---------- Text shown ----------

Microbial Biodiversity Research Programme

Data collection in several model systems is successfully complete. The data analyses, which are based on refined or newly developed bioinformatic methods, are well advanced. Examples of these are: A site-specific differentiation of soil microbiomes is feasible; Pseudomonads that are effective against plant diseases possess potential for use in leaf microbiomes; Fatty whey metagenomes have been sequenced down to strain level. The upshot of all this work has been an expansion of knowledge concerning the functions of organisms in agriculturally and nutritionally important ecosystems.

Website of the Agroscope Microbial Biodiversity Research Project

Documentary on Microbial Biodiversity (in German)


Bee Pollination also Important for Field Crops

A study on the importance of pollination by honey- and wild bees in Switzerland revealed that, in addition to fruits and berries, pollinator-dependent field crops are grown on 14% of the country’s arable land. The estimated value of the yield for all crops achieved through pollination is CHF 341 million per year. There are probably not enough honey bees available everywhere to accomplish this pollination, although coverage is good on average. In view of these large figures, the protection of honey bees and wild bees is essential.


Perennial Ryegrass for Clover-Grass Mixtures

Modern forage production in this day and age would be unthinkable without perennial ryegrass. Agroscope’s comparative variety trials offer support for agricultural practitioners faced with the challenge of keeping track of the many varieties of this forage plant, which are bred worldwide. Based on the trial results, out of 62 tested varieties Agroscope now recommends ‘Artonis’, ‘Soronia’, ‘Araias’, ‘Koala’ and ‘Praetorian’ for forage production in Switzerland. The first four varieties stem from the Agroscope breeding programme.


Identifying the Right Crop Variety for the Right Place

Large-scale prediction of the performance of genotypes is crucial for predicting genotypic performance in specific environments and increasing our knowledge in order to develop future crop varieties. Agroscope has started applying predictive algorithms to mine historical datasets. High prediction accuracies for certain sites and genotypes applying algorithms based on ridge regression and deep learning showed promise for the difficult task of identifying the right variety for the right place.

---------- Dataset ----------

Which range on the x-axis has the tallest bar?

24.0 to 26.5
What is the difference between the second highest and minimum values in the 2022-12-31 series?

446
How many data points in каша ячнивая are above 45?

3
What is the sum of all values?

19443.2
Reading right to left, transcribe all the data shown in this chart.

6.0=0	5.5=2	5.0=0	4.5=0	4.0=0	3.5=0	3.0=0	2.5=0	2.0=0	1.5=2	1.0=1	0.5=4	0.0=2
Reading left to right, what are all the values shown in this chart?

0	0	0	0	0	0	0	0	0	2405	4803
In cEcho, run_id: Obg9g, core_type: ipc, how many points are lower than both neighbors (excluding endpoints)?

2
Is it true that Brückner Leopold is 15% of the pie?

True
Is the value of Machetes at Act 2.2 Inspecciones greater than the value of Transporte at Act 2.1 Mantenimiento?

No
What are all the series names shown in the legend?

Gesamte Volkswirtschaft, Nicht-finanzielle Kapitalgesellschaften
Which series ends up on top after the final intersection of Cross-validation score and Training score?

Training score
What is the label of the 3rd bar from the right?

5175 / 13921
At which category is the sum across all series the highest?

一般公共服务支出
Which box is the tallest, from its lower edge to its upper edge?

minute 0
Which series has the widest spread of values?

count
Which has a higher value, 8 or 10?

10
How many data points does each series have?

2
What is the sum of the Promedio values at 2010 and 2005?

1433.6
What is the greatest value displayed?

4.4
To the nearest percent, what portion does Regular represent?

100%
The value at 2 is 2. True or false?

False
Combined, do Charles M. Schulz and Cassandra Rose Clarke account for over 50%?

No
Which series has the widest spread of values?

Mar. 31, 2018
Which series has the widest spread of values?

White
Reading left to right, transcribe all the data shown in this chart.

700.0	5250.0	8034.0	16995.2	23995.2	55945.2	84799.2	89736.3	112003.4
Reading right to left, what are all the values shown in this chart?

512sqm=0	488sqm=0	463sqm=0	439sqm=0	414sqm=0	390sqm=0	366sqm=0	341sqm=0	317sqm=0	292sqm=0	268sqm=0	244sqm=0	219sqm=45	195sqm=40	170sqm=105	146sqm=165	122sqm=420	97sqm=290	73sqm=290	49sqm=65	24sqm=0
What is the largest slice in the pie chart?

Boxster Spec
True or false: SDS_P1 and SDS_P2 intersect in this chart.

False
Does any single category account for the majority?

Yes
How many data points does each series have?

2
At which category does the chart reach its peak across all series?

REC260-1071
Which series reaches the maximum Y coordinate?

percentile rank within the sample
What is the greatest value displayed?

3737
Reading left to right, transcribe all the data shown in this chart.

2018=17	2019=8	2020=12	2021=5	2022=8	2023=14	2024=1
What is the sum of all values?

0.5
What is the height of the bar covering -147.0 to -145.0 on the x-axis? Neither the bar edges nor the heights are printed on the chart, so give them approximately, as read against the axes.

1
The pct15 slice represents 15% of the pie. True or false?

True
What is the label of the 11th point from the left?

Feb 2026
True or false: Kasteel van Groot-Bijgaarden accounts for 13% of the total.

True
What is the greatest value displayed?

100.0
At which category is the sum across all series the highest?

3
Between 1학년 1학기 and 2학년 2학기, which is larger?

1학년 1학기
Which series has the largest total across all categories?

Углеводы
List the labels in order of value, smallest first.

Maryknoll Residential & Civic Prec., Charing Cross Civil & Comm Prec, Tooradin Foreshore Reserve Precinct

----------

Problems and tasks -
• a. Please print the portion of the Agroscope text starting with "Data collection in" and going on through "Biodiversity (in German)".
• b. In one to three sentences, explain why the Agroscope text calls the protection of honey bees and wild bees essential.

Solutions by task -
• a.
Data collection in several model systems is successfully complete. The data analyses, which are based on refined or newly developed bioinformatic methods, are well advanced. Examples of these are: A site-specific differentiation of soil microbiomes is feasible; Pseudomonads that are effective against plant diseases possess potential for use in leaf microbiomes; Fatty whey metagenomes have been sequenced down to strain level. The upshot of all this work has been an expansion of knowledge concerning the functions of organisms in agriculturally and nutritionally important ecosystems.

Website of the Agroscope Microbial Biodiversity Research Project

Documentary on Microbial Biodiversity (in German)

• b. The reason is the large figures from the Swiss pollination study. Pollinator-dependent field crops are grown on 14% of the country's arable land, and the estimated value of the yield that pollination produces across all crops is CHF 341 million per year.